The International Diabetes Federation (IDF) has updated their advice regarding the annual fasting period Ramadan and how to control diabetes while fasting.

In Islamic faith, Ramadan commemorates the first revelation of the Quran to Muhammad and one billion Muslims across the globe are thought to observe Ramadan each year.

The time over which Ramadan occurs changes slightly each year, but this year it will start in early June. It sees practicing Muslims fast from dawn to dusk.

Having such a large restriction on diet can pose health risks to people with metabolic conditions, especially diabetes, so the IDF have updates their recommendations in order to help people stay healthy throughout the fasting.

People with diabetes are exempt from fasting through Ramadan, due to the potentially serious complications it could cause them, such as hypoglycemia, but many choose to do so.

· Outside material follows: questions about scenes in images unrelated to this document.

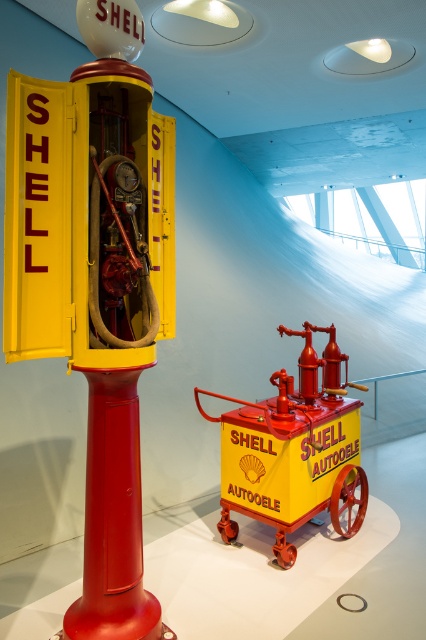
Question: Is metallic yellow fire truck at center positioned before matte yellow cart at center?

Choices:
 (A) yes
 (B) no

Answer: (A)

Question: Is metallic yellow fire truck at center positioned behind matte yellow cart at center?

Choices:
 (A) no
 (B) yes

Answer: (A)

Question: Does metallic yellow fire truck at center appear on the left side of matte yellow cart at center?

Choices:
 (A) yes
 (B) no

Answer: (A)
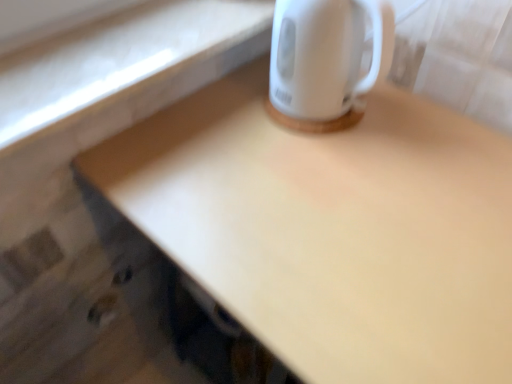
Question: From a real-world perspective, is matte white desk at upper right physically located above or below white glossy electric kettle at upper right?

The guidelines state: “The decision about whether to fast should be made on an individual basis in consultation with the patient’s treating physician, taking into account the severity of illness and the level of risk involved.”

Commenting on the new guidelines, the chair of the Diabetes and Ramadan (DAR) International Alliance and a senior endocrinologist at Dubai Hospital, Dr Mohamed Hassanein, said to Medscape Medical News.

The document includes three different risk assessment categories, color coded for ease, which can help people to follow the best approach that they should take to fast throughout Ramadan, depending on the severity and state of their condition.

The new guidelines, called the Diabetes and Ramadan Practical Guidelines are available now for free on the IDF website.